──────── Passage to read ────────

# Sunroom growing area



## etex (Nov 16, 2010)

Hi guys. Here is a pic of one of my growing areas. Hope you don't mind the link. Haven't figured how to get the pic up off imageshack,


http://img230.imageshack.us/i/1000140x.jpg/


----------



## biothanasis (Nov 17, 2010)

Pretty cool!!!!!!! I wonder where do all these plants go when you use the fireplace....oke:


----------



## NYEric (Nov 17, 2010)

Nice, so organized and so much room. Are those skylights?


----------



## bullsie (Nov 17, 2010)

Great growing area!!!


----------



## Bob in Albany N.Y. (Nov 17, 2010)

Diane, so where are all of the paphs. that you got from Nick's final sale? Did you sell the majority of them?


----------



## JeanLux (Nov 17, 2010)

Cool place!!! Jean


----------



## etex (Nov 17, 2010)

biothanasis said:


> Pretty cool!!!!!!! I wonder where do all these plants go when you use the fireplace....oke:




Good question! Most of the vandas with dangling spanish moss are recent purchases, and the mantle plants are overflow.Room is at a premium now that the ones that summered outdoors came back in. The floor orchids are big ones I received from generous local OS members. Addicted for sure!


----------



## etex (Nov 17, 2010)

NYEric said:


> Nice, so organized and so much room. Are those skylights?



Thank you!! 
Yep, 3 skylights! The sunroom part of my growing area was supposed to stop before the fireplace, but that didn't happen as you can see from all the plants at the fireplace. You should have seen it when I had 8 sweater bins of Nicks Final Sale brachys in front of the fireplace on the floor. They got good light,and we have a great ceiling fan that runs at med/high all the time.Thank goodness my family is so tolerant.


----------



## etex (Nov 17, 2010)

Bob in Albany said:


> Diane, so where are all of the paphs. that you got from Nick's final sale? Did you sell the majority of them?



Bob, Nick's plants are on shelves another room now. Sold or traded about 1/2 of the larger sized ones. 
Will play more with imageshack and post more of my growing areas after I take pics with the new camera-hopefully pics next time and not just links!



Thank you Susan! Now you see where some of your trades call home now.

──────── Collected data ────────

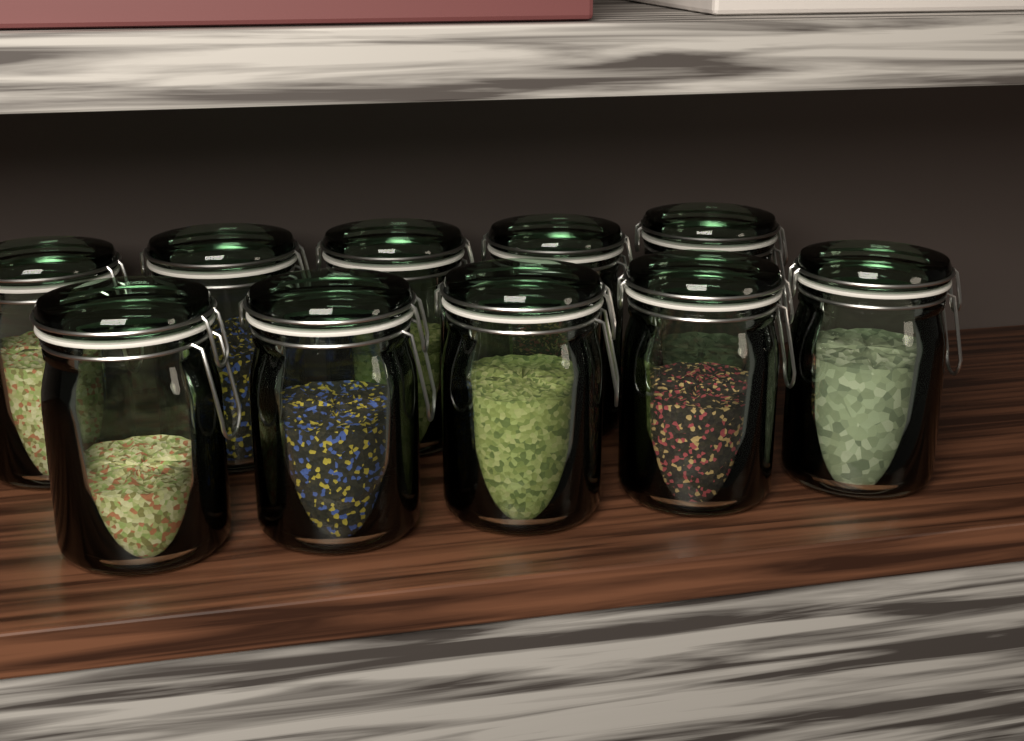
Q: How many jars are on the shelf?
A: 10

────────

Directive 1:
In the sunroom growing-area thread, condense the paragraph beginning "Good question! Most of the vandas" into a short bulleted list that keeps its main facts.
Directive 2:
Write the next part of the sunroom growing-area thread, picking up after its final post.

Exercise answer 1:
- The vandas with dangling Spanish moss are mostly recent purchases.
- The plants on the mantle are overflow.
- Space is tight now that the plants that summered outdoors are back inside.
- The large floor orchids came from generous local OS members.
- The poster admits to being addicted.

Exercise answer 2:
----------



## Candace (Nov 17, 2010)

Looks like a great growing room. To put a direct link you just need to add image tags to the link like this... but be sure to make sure you click on the direct link button at imageshack as it's a different link




in this case http://img230.imageshack.us/img230/2371/1000140x.jpg


----------



## Clark (Nov 17, 2010)

Scratched a bald spot on my head over the imageshack, upload thing.
Lovely room! Nice collection too.

On the shelving in front of glass, are the clear plastic tubs just for the water runoff or to keep the pots from heating up?
Thank you.


----------



## Shiva (Nov 17, 2010)

So much space and so few plants... oke:


----------



## goldenrose (Nov 17, 2010)

Nice !!! :clap::clap: will the vandas have a different location? I'm curious as to how they will do - they us posted!


----------



## Hera (Nov 17, 2010)

I dunno, I see an empty spot on the bottom right shelf.....needs something.


----------



## Justin (Nov 17, 2010)

beautiful plants! nice and healthy...


----------



## SlipperFan (Nov 17, 2010)

Beautiful area, Diane. But how do you water the vandaceous ones without slopping all over???


----------



## etex (Nov 17, 2010)

Thanks!
The plastic bins help with keeping the pots cool,catching water drops, and for carrying plants to water and back.
The vandas are a handful now that they are back in the house. I let them drain a bit before putting back up.

Here's the other side of the sunroom. And, well, you can see my orchid baby bins in the hall.


----------



## Candace (Nov 17, 2010)

Look at you adding images like a pro;> Watering day for you must be a challenge!


----------



## Yoyo_Jo (Nov 17, 2010)

I like the bin idea; carrying individual plants back and forth to the sink is a pain. I have most of mine on hard plastic trays, but I'm going to pick up a few of those bins like yours to consolidate some of the individuals.


----------



## biothanasis (Nov 18, 2010)

Diane, your family's tolerrance is the best thing!!!! You have done great work that resulted in neat grow area...!!!!!!


----------



## Clark (Nov 18, 2010)

I guess Mr. Etex gets the *whole* basement? oke:


----------



## etex (Nov 18, 2010)

Yoyo_Jo said:


> I like the bin idea; carrying individual plants back and forth to the sink is a pain. I have most of mine on hard plastic trays, but I'm going to pick up a few of those bins like yours to consolidate some of the individuals.



Joanne, These bins are real handy. My DH drilled holes on the narrower sides to help with drainage. At the sink,the bins are tilted to drain into the sink when I water.(A small wood block works real well.) Much easier than taking them out of the bin at the sink and putting them back.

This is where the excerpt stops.